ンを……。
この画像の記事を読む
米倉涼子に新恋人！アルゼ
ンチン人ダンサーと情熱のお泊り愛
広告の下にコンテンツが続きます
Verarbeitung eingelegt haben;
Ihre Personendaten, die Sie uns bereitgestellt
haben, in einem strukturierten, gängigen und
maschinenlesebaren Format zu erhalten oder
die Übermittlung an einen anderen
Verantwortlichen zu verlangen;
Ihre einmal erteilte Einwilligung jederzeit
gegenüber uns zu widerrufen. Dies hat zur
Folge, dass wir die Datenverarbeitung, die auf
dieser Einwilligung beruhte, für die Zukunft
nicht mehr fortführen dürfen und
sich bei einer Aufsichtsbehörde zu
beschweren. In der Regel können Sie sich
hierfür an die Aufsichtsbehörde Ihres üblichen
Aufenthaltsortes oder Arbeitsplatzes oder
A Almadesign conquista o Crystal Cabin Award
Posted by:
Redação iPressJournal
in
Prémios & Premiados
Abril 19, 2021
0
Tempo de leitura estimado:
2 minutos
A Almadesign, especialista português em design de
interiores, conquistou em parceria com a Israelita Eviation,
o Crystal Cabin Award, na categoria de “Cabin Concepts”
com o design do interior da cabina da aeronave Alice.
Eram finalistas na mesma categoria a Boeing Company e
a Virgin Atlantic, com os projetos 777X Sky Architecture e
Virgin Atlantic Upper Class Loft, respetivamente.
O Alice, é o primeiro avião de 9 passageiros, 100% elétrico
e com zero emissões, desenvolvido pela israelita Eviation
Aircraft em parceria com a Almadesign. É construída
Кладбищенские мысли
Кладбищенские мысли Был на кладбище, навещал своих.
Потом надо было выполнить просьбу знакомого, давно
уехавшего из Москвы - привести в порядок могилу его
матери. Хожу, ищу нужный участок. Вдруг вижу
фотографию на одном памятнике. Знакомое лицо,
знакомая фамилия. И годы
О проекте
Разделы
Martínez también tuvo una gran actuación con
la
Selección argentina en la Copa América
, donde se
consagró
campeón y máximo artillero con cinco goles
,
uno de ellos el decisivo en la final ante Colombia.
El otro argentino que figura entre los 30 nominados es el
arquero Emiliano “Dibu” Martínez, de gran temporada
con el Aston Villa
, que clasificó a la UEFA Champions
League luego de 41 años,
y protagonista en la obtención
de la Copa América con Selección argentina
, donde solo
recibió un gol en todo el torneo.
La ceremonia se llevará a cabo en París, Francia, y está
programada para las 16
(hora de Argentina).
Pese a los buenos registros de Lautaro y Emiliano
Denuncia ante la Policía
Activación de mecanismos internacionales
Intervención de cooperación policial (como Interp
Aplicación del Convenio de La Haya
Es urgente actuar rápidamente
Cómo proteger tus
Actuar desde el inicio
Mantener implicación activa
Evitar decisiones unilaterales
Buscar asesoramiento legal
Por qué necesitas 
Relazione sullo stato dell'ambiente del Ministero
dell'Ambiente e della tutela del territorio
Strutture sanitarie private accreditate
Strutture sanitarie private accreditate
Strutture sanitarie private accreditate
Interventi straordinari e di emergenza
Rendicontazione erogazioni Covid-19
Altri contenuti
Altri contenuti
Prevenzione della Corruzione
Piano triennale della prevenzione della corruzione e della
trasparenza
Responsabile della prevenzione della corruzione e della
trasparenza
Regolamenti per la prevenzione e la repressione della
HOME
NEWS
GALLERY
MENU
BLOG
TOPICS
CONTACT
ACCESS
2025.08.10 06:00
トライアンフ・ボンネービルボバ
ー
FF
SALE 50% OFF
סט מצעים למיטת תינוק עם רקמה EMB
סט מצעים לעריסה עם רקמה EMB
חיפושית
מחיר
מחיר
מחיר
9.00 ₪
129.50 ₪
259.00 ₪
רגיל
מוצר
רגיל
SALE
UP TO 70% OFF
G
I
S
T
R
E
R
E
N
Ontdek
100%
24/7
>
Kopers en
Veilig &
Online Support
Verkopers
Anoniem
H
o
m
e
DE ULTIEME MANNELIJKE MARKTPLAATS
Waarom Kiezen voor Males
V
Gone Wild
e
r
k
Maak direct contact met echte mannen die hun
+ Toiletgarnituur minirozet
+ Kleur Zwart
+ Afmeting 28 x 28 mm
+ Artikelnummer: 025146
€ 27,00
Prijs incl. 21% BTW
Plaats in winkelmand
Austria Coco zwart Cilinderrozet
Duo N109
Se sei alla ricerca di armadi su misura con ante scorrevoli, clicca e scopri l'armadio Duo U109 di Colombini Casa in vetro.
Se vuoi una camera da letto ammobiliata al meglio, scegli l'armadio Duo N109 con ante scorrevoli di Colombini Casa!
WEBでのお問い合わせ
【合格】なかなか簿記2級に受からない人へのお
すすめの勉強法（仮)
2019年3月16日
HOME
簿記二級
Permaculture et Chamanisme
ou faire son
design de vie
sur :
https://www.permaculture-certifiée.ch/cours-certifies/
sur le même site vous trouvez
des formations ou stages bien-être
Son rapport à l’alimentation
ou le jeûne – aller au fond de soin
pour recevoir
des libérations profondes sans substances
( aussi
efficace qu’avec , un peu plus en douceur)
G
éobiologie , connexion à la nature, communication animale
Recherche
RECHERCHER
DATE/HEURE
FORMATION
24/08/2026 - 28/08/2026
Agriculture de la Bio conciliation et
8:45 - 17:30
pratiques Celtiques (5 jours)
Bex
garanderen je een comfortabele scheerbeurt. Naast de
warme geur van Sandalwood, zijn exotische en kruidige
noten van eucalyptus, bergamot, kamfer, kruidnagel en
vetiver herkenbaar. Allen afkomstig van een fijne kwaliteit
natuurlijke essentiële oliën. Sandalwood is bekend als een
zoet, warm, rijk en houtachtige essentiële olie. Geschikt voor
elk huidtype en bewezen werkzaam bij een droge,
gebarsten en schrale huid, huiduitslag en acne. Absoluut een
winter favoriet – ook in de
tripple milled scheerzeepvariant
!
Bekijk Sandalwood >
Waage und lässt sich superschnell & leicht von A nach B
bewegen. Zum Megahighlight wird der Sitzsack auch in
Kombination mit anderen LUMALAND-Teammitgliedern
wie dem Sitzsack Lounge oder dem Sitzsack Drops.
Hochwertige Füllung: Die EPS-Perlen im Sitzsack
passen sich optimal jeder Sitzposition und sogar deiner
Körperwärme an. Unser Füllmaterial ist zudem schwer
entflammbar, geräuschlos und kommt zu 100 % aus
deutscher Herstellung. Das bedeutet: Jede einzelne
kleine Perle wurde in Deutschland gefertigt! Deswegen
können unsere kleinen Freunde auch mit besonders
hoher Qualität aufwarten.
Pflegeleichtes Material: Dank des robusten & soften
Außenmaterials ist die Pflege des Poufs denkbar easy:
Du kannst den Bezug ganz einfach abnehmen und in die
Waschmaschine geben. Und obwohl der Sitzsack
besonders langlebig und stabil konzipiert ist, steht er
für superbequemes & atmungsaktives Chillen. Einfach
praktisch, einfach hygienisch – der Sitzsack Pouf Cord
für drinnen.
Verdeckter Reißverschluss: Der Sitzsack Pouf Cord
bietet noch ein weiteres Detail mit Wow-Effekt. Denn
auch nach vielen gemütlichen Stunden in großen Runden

-.-.-

**WORK INSTRUCTIONS**
Locate and copy each line in the data above that includes the word "voor".

**COMPLETED TASK**
Waarom Kiezen voor Males
zoet, warm, rijk en houtachtige essentiële olie. Geschikt voor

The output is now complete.